A ministra adjunta das Relações Exteriores israelense, Tzipi Hotovely, em Barkan, Cisjordânia Ocupada, no dia 3 de novembro de 2015

Israel denunciou nesta terça-feira o projeto europeu de etiquetar produtos provenientes de suas colônias, o que, para o país, equivale a um boicote e complicará a negociação da paz com os palestinos.

A Comissão Europeia pode adotar nos próximos dias uma norma para a etiquetagem dos produtos provenientes das colônias israelenses na Cisjordânia, de Jerusalém Oriental e de Golã, segundo afirmaram autoridades israelenses.

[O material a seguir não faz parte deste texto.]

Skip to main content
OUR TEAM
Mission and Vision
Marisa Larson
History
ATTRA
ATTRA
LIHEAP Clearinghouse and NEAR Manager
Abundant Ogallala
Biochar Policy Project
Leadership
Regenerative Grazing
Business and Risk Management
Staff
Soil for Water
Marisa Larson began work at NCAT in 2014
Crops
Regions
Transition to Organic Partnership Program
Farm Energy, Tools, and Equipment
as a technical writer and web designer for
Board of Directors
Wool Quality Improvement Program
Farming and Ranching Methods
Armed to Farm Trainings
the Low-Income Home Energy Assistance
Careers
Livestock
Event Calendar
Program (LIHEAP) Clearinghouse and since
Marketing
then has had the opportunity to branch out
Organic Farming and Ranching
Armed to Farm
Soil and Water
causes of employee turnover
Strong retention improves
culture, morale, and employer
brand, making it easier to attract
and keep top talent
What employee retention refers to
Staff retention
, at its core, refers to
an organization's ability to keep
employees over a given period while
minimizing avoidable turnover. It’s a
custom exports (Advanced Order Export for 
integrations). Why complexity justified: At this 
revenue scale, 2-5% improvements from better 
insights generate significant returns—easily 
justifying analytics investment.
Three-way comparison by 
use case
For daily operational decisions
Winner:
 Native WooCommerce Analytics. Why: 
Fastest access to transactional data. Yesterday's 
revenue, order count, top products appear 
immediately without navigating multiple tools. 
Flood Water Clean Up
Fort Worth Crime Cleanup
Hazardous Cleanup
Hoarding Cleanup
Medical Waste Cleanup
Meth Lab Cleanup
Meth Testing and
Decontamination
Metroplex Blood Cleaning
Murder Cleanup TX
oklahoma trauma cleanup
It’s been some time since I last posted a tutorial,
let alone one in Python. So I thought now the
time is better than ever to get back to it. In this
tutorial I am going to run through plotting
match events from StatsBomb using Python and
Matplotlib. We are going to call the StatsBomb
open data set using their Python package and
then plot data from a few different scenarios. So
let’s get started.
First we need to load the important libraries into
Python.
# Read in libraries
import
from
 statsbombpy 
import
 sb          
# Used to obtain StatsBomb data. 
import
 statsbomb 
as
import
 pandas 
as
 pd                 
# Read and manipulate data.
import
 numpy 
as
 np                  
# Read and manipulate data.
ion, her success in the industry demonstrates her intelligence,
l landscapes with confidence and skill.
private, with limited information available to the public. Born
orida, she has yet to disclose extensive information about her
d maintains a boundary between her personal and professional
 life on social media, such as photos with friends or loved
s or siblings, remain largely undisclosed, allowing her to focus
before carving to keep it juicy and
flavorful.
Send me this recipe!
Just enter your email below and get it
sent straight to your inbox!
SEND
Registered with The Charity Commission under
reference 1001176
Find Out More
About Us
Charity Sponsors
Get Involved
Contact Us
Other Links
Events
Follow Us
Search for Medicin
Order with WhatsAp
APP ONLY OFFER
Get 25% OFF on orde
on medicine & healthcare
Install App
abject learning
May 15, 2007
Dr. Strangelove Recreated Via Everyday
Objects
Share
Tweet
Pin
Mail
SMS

A ministra adjunta das Relações Exteriores israelense, Tzipi Hotovely, declarou na terça-feira em uma zona industrial próxima à colônia de Ariel, que irá a Espanha, Alemanha e França a fim de convencer os europeus que desistam desse projeto.

"Nossos amigos (europeus) devem se dar conta de que, nesse momento em que o terrorismo só é protagonizado pela parte palestina, essa não é a melhor maneira de promover a coexistência", alertou.

"A etiquetagem afasta a paz", assegurou.

Uma parte dos membros da União Europeia expressou uma grande frustração pelo estado das negociações de paz entre israelenses e palestinos e pela continuidade da colonização, quer dizer, a construção por parte de Israel de moradias nos territórios palestinos ocupados desde 1967.

A Comissão Europeia trabalha há meses para aplicar uma decisão política de 2012 sobre a etiquetagem de produtos provenientes das colônias.